Le Malien Malick Sidibé est l’un des photographes africains parmi les plus réputés. Ses portraits de la jeunesse bamakoise sont d’extraordinaires témoignages. A Lausanne, une exposition et un film retracent sa carrière.
Ils sont là, dans leurs plus beaux habits, avec leur plus belle coiffure. Ils sont jeunes, ils croient en l’avenir. Ils veulent une photo pour montrer qu’ils sont amoureux, qu’ils ont une nouvelle moto, que contrairement à ce que croient les Occidentaux, eux aussi portent des chaussures, des cravates, la dernière mode.
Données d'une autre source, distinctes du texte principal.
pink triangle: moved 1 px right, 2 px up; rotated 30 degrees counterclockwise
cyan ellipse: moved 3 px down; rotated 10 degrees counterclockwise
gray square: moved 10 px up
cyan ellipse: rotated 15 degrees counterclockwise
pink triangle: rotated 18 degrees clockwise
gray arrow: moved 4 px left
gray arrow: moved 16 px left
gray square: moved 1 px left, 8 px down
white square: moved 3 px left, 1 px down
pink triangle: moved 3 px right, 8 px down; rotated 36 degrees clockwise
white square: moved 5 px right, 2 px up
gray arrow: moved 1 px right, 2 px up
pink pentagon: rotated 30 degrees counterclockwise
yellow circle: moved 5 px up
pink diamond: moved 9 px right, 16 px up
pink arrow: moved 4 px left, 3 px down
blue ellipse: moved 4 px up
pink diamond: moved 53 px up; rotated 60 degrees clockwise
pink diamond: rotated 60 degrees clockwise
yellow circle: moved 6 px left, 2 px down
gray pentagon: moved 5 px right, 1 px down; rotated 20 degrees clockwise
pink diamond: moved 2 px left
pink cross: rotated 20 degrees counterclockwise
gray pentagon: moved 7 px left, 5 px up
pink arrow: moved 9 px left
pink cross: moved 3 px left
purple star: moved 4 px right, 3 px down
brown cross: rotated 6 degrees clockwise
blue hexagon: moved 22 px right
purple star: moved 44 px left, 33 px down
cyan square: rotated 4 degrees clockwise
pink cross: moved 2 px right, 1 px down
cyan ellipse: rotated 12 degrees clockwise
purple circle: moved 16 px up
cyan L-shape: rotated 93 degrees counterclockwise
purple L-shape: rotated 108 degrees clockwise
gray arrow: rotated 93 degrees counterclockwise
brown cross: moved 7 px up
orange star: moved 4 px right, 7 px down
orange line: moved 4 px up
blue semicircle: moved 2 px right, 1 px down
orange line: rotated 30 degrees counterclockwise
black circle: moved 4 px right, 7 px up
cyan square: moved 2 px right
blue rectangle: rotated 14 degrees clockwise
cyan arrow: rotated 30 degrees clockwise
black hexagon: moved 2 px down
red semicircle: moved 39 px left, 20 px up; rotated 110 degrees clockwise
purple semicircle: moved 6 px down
Ils posent pour le photographe, lui font confiance, il les montrera sous leur plus beau jour; les immortalisera.
Son fameux studio photo se trouve toujours dans l’ancien et populaire quartier de Bagadadji, mais Malick Sidibé n’y vient presque plus. Ce sont ses fils qui s’en occupent. A 77 ans, le légendaire photographe malien a passé la main. Pour le rencontrer, il faut quitter le centre de Bamako, traverser le fleuve Niger et rejoindre le quartier de Daoudabougou, où il est rare qu’un Blanc vienne se perdre. Je suis guidé par Ibrahim, un des fils du photographe, qui finit par me faire passer une étroite porte menant à une grande cour pavée de ciment, où des femmes cuisinent sur des braseros en bavardant.
C’est là que me reçoit Malick Sidibé, assis sur une chaise, souriant, mais avec un regard qui parfois s’éloigne, comme s’il contemplait le passé avec plus d’intensité que le présent.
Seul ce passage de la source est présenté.